▶ _WHAT IS BEING ASKED_:
Return all the data below as it stands, minus the pictures.

━━━━━ AVAILABLE RECORDS

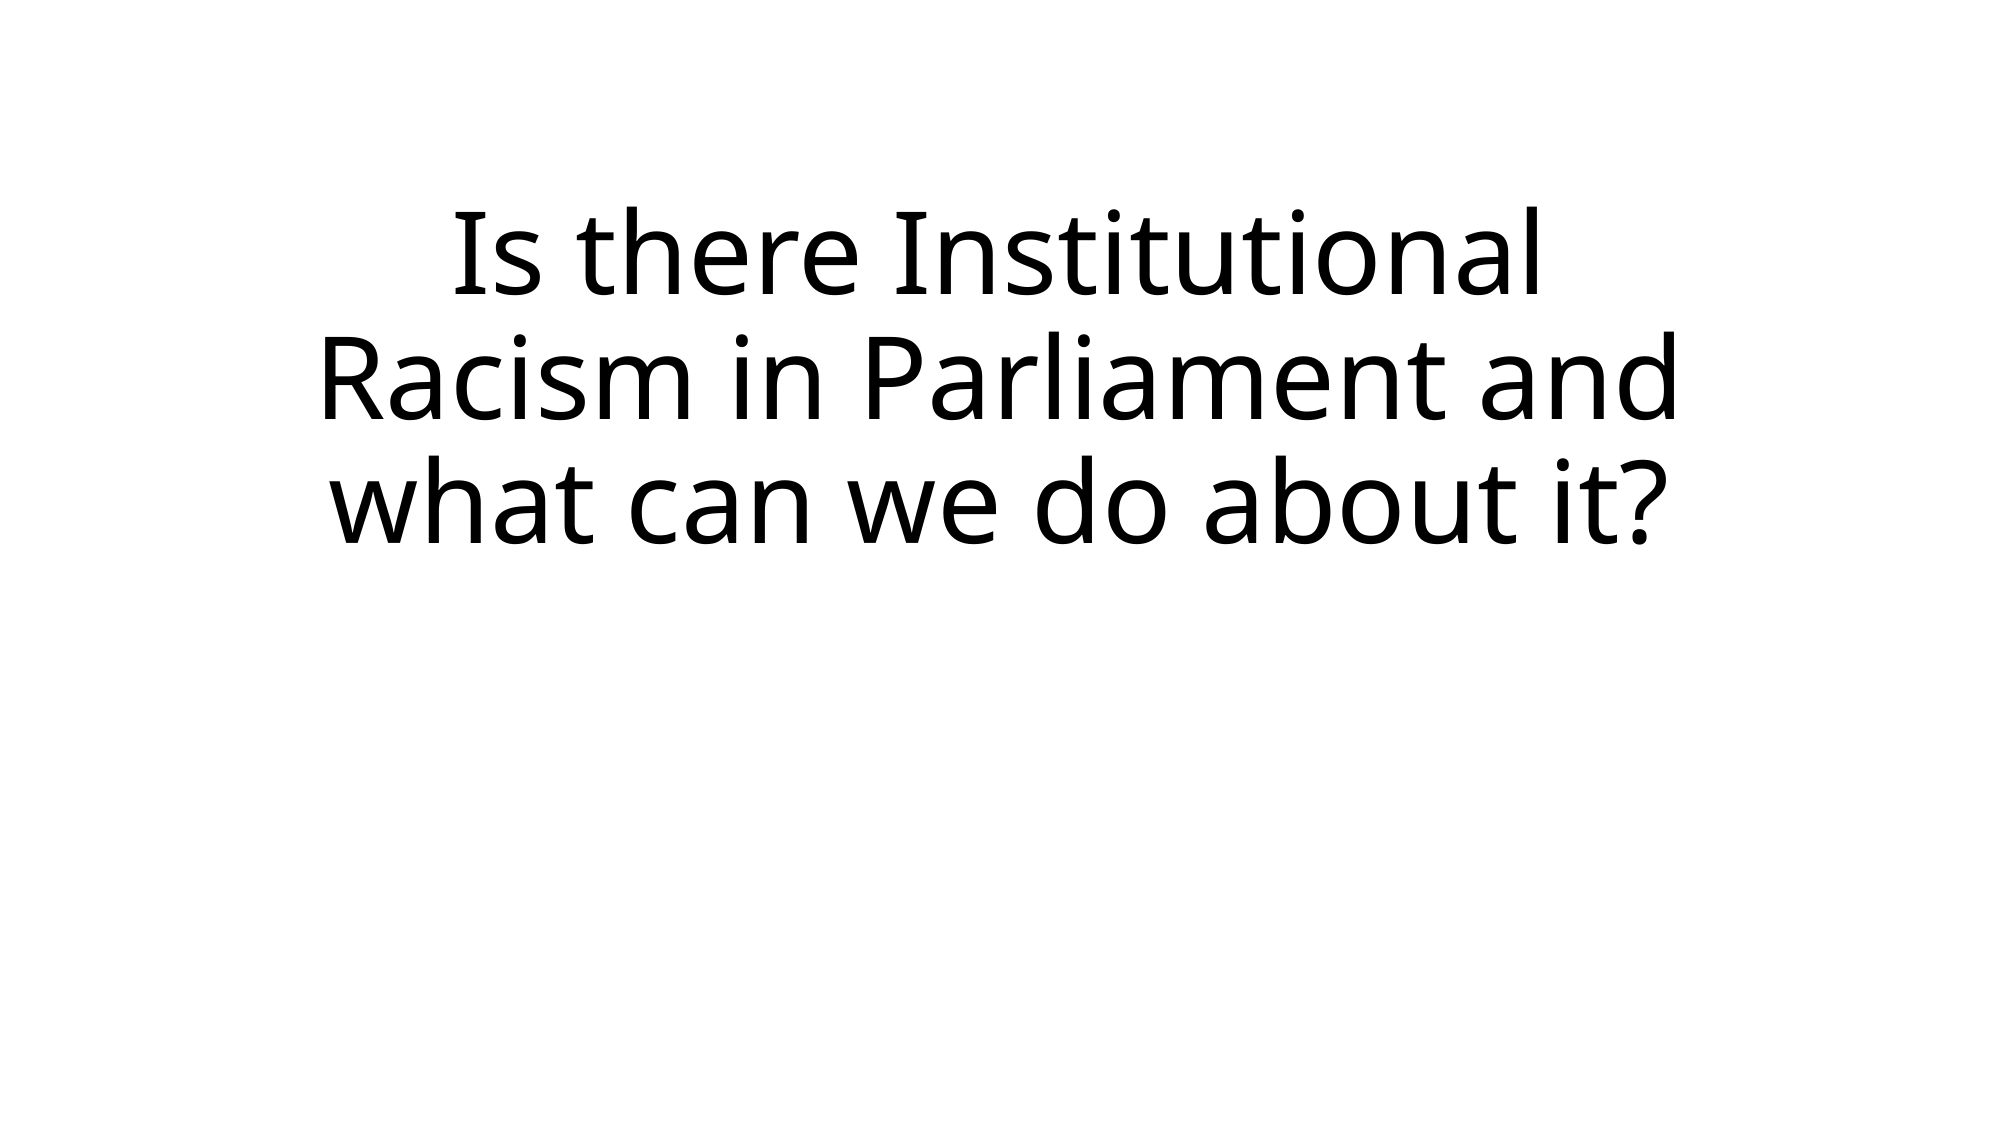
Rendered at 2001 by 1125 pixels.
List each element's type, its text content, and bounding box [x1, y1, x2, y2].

title Is there Institutional Racism in Parliament and what can we do about it? [249, 184, 1750, 576]
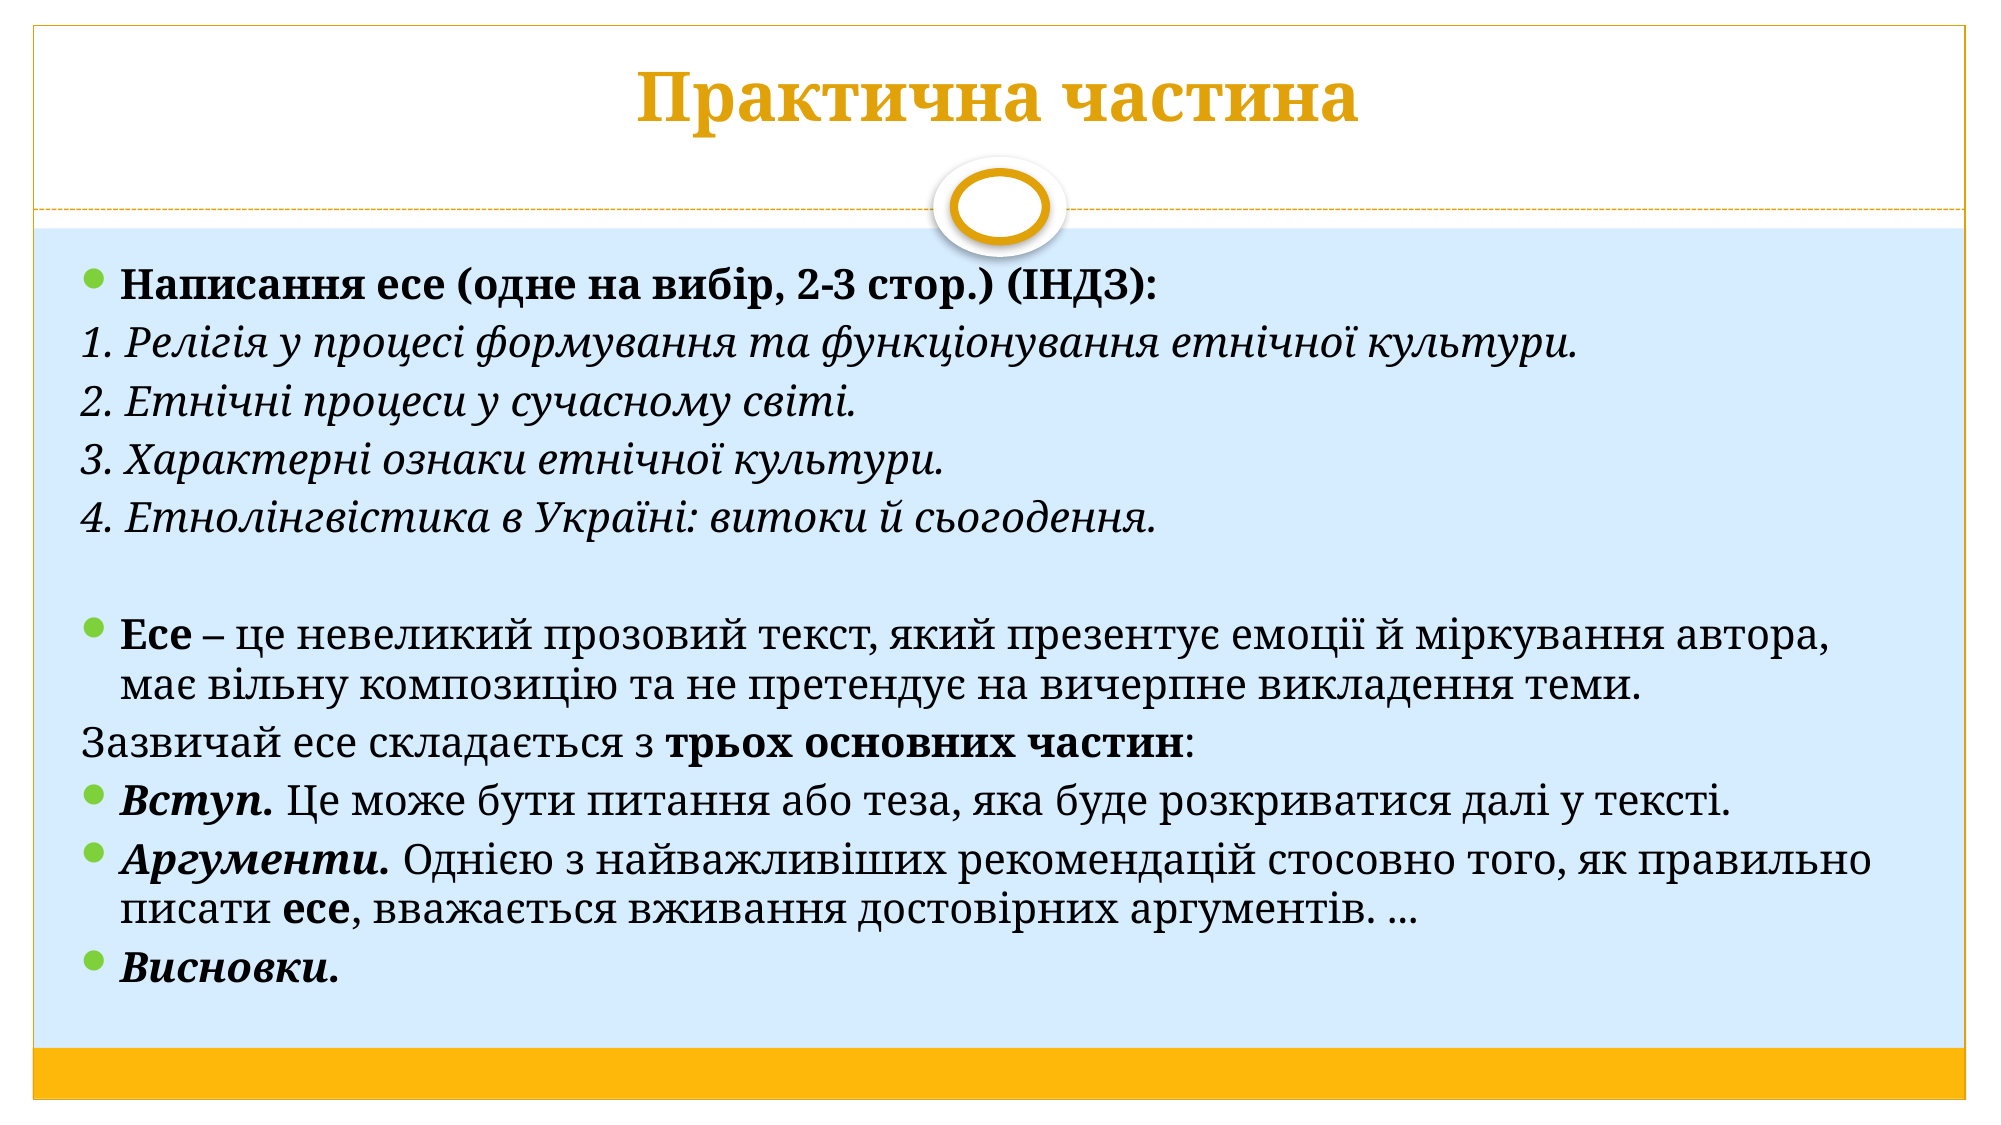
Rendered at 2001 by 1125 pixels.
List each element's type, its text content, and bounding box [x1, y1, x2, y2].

list Написання есе (одне на вибір, 2-3 стор.) (ІНДЗ): 1. Релігія у процесі формування та функціонування етнічної культури. 2. Етнічні процеси у сучасному світі. 3. Характерні ознаки етнічної культури. 4. Етнолінгвістика в Україні: витоки й сьогодення. Есе – це невеликий прозовий текст, який презентує емоції й міркування автора, має вільну композицію та не претендує на вичерпне викладення теми. Зазвичай есе складається з трьох основних частин: Вступ. Це може бути питання або теза, яка буде розкриватися далі у тексті. Аргументи. Однією з найважливіших рекомендацій стосовно того, як правильно писати есе, вважається вживання достовірних аргументів. ... Висновки. [66, 250, 1926, 1001]
title Практична частина [66, 37, 1933, 225]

━━━━━━━━━━

▶ _EXERCISE OUTPUT_:
Rendered at 2001 by 1125 pixels.
List each element's type, its text content, and bounding box [x1, y1, x2, y2].

title Is there Institutional Racism in Parliament and what can we do about it? [249, 184, 1750, 576]
Rendered at 2001 by 1125 pixels.
List each element's type, its text content, and bounding box [x1, y1, x2, y2].

list Написання есе (одне на вибір, 2-3 стор.) (ІНДЗ): 1. Релігія у процесі формування та функціонування етнічної культури. 2. Етнічні процеси у сучасному світі. 3. Характерні ознаки етнічної культури. 4. Етнолінгвістика в Україні: витоки й сьогодення. Есе – це невеликий прозовий текст, який презентує емоції й міркування автора, має вільну композицію та не претендує на вичерпне викладення теми. Зазвичай есе складається з трьох основних частин: Вступ. Це може бути питання або теза, яка буде розкриватися далі у тексті. Аргументи. Однією з найважливіших рекомендацій стосовно того, як правильно писати есе, вважається вживання достовірних аргументів. ... Висновки. [66, 250, 1926, 1001]
title Практична частина [66, 37, 1933, 225]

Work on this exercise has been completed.